- [Records shown]:
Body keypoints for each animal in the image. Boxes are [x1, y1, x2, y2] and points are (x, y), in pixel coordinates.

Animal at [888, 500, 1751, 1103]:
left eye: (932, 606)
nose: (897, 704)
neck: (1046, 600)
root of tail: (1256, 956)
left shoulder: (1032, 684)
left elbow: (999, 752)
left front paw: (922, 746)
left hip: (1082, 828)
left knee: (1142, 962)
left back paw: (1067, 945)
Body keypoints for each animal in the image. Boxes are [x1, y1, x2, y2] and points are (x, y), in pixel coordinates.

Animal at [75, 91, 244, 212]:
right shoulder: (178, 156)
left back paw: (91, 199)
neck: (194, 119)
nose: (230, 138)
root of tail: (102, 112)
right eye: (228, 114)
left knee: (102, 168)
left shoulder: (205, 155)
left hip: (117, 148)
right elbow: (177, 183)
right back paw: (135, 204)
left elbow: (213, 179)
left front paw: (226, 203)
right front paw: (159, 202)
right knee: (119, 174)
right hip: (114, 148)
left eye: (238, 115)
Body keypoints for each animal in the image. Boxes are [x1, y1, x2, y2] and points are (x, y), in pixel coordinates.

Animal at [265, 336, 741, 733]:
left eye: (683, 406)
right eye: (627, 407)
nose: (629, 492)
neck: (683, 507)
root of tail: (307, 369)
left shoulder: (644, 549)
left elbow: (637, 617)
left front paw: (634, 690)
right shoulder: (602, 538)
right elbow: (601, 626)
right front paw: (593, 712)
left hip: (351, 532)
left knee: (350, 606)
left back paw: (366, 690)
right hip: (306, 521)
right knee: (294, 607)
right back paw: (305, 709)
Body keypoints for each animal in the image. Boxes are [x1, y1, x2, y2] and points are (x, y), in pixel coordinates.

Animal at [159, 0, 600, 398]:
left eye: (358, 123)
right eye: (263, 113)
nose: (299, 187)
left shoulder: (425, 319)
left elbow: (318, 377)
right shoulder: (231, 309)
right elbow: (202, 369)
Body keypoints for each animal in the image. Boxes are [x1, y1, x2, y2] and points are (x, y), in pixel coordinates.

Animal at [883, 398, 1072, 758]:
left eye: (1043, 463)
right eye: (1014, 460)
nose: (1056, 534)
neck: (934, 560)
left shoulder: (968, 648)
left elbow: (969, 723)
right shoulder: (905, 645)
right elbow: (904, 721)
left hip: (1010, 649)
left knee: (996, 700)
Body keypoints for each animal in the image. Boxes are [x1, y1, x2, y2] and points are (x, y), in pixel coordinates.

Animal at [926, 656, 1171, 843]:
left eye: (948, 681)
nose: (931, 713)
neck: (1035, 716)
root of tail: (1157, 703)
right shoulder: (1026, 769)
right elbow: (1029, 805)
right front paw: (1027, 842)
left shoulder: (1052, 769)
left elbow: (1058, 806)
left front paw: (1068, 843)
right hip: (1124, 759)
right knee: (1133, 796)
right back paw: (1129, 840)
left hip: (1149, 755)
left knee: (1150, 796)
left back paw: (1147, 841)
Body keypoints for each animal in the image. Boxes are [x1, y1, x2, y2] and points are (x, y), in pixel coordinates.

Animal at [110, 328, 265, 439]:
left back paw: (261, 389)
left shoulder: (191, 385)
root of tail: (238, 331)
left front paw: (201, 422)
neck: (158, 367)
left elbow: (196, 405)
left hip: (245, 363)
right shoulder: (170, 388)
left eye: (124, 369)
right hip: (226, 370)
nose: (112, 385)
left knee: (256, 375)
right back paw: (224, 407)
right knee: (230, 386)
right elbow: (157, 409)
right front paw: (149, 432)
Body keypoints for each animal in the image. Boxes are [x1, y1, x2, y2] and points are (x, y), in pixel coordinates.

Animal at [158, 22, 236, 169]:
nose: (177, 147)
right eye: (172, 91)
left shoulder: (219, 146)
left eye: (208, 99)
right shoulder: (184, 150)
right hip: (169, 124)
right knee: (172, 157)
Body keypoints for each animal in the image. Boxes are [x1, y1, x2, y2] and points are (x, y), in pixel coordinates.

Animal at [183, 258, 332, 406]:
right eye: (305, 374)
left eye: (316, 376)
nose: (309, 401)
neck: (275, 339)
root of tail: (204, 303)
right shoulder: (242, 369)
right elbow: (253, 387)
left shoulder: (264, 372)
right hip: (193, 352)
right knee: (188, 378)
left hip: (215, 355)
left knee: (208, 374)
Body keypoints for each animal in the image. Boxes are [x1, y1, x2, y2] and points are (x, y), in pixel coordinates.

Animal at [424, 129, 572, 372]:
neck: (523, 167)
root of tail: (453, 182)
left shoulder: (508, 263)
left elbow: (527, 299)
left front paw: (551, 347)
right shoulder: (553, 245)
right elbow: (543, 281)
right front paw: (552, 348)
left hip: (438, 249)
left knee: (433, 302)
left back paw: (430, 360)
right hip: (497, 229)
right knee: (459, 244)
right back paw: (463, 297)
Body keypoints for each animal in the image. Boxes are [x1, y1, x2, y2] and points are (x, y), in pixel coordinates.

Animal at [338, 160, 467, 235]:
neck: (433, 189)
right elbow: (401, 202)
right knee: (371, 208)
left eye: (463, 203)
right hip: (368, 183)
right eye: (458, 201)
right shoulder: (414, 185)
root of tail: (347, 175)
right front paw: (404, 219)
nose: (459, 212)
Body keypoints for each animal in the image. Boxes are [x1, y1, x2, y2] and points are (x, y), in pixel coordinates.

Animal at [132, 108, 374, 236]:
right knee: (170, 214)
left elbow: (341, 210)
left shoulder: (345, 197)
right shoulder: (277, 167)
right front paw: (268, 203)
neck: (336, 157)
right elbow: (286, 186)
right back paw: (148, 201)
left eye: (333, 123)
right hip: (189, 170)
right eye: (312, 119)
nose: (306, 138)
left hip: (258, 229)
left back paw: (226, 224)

- [What you need to do]:
Look through the records above and please copy every line in which the string "tail" occurs.

- [Written response]:
root of tail: (1256, 956)
root of tail: (102, 112)
root of tail: (307, 369)
root of tail: (1157, 703)
root of tail: (238, 331)
root of tail: (204, 303)
root of tail: (453, 182)
root of tail: (347, 175)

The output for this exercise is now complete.